Namun justru karunia yang berupa nalar dan budi itulah nantinya yang akan
membawa manusia kembali kehadapan Yang Maha Agung dalam keadaan sehina hinanya
makhluk, seandainya manusia itu tidak mampu mengendalikan nalar dan budinya.”
Angin
malam yang dingin bertiup cukup keras menggoyang pucuk pucuk pepohonan. Kabut
tebal yang melingkupi mereka berdua sejenak berputar putar beberapa saat, namun
kemudian kembali diam menyelimuti halaman rumah yang selama ini digunakan oleh
Ki Madyasta untuk bertempat tinggal.
Di
luar lingkaran kabut tebal itu Glagah Putih dan Rara Wulan berdiri dengan
gelisah. Mereka berdua tidak mampu menembus kepekatan kabut itu walaupun mereka
telah mengerahkan segala ilmu yang dimiliki.

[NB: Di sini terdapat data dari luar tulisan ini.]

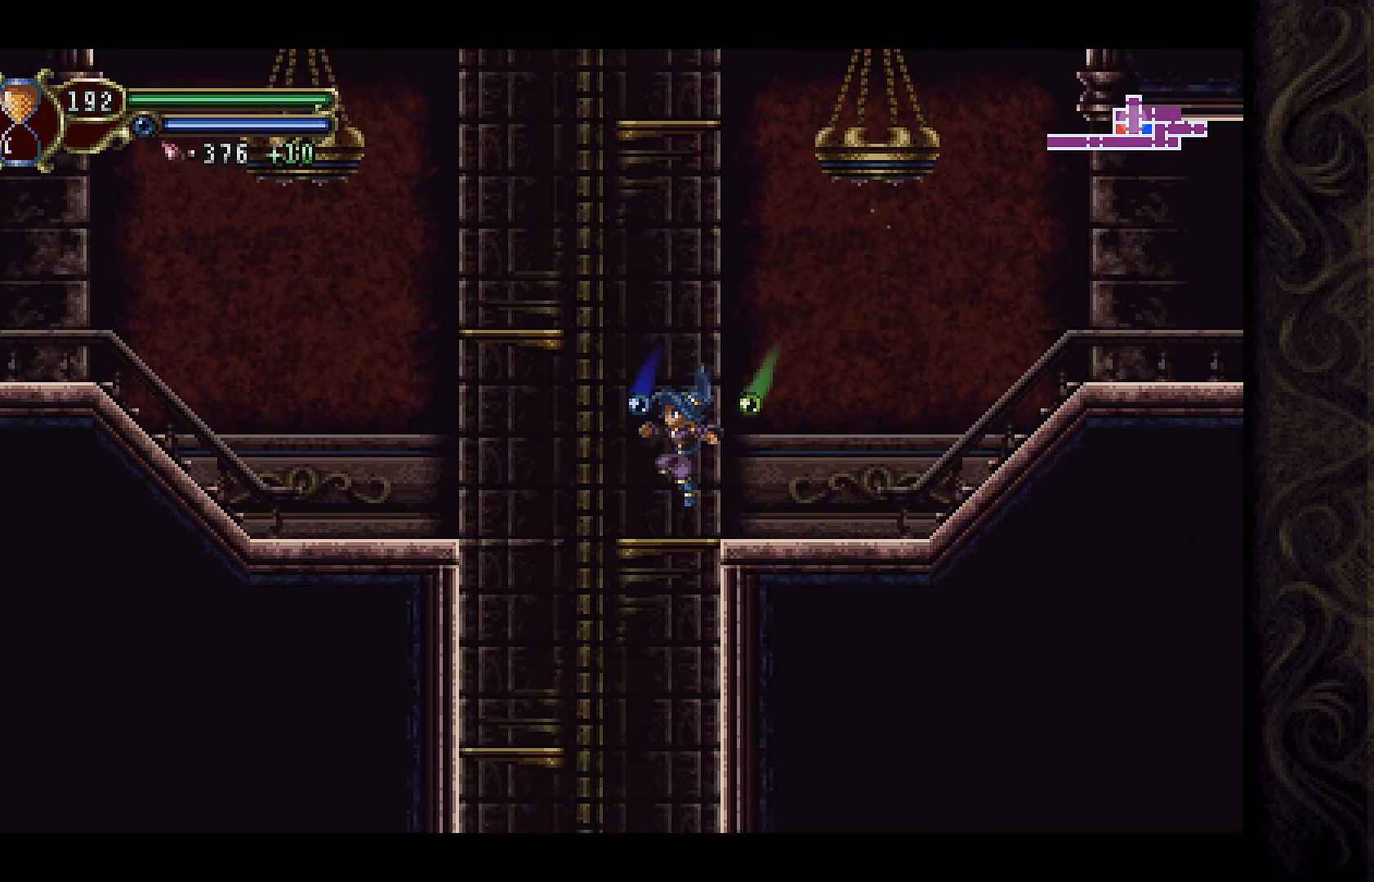
{"buttons": [], "left_stick": "center", "right_stick": "center", "events": [[67, "DPAD_LEFT", "up"], [100, "A", "down"], [200, "DPAD_LEFT", "down"], [400, "A", "up"], [433, "DPAD_LEFT", "up"]]}
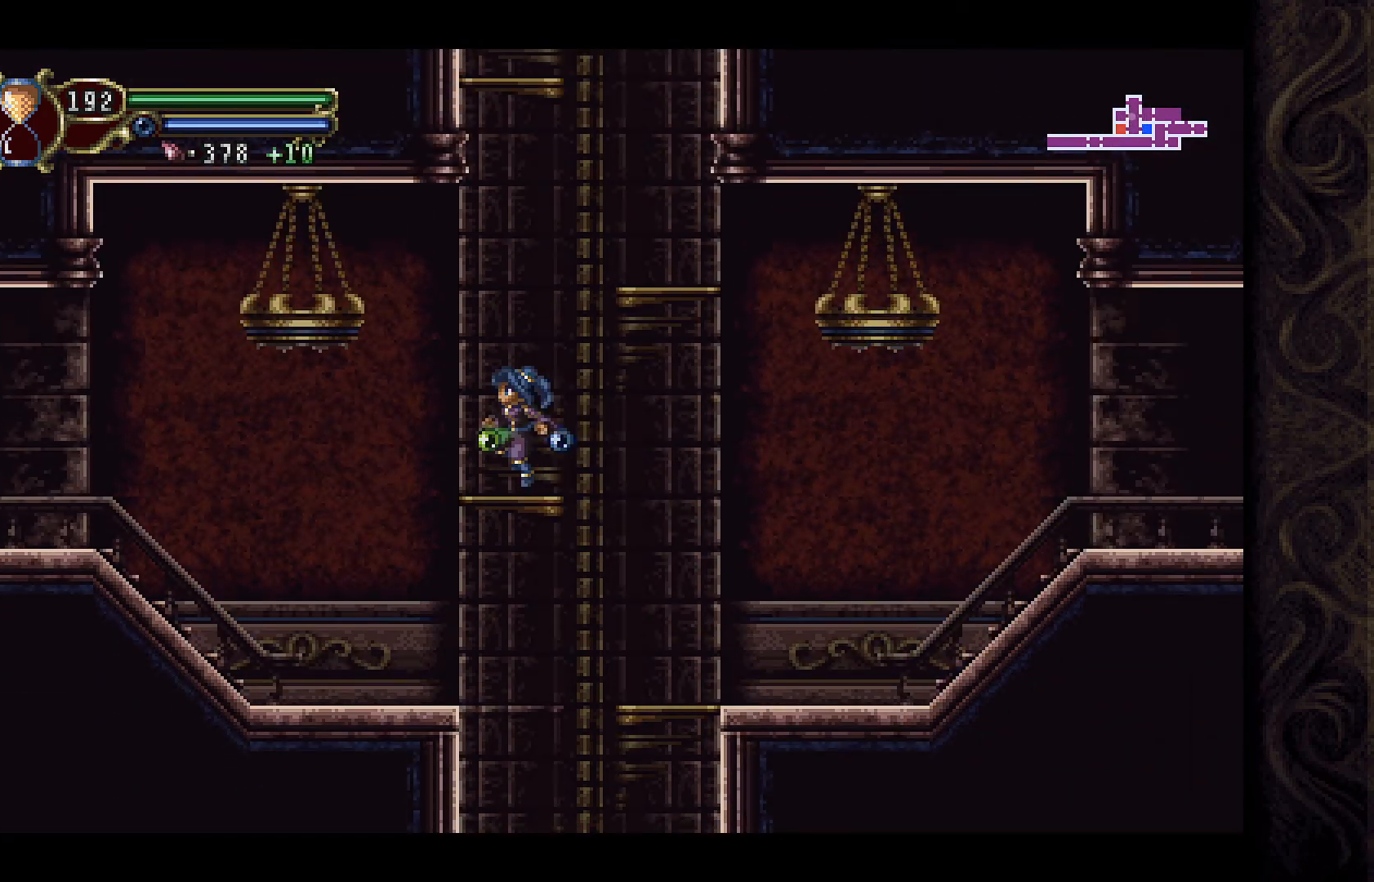
{"buttons": [], "left_stick": "center", "right_stick": "center", "events": [[100, "A", "down"], [100, "DPAD_RIGHT", "down"], [433, "DPAD_RIGHT", "up"], [467, "A", "up"]]}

Alangkah kerdilnya manusia itu,
yang kadangkala dengan kemampuan dan kelebihan yang sedikit saja telah dengan
sombongnya membuat kerusakan di muka bumi. Padahal manusia diturunkan di muka
bumi ini justru untuk memelihara dan melestariakan alam yang sedemikian indah
dan sempurnanya dianugrahkan kepada manusia.
Ketika
kokok ayam jantan terdengar bersahut sahutan dari segala penjuru, orang yang di
panggil Kanjeng Sunan oleh Ki Rangga Agung Sedayu itu perlahan lahan berdiri.
Sambil membetulkan letak jubahnya, dia berkata, “Sedayu, waktuku tidak banyak.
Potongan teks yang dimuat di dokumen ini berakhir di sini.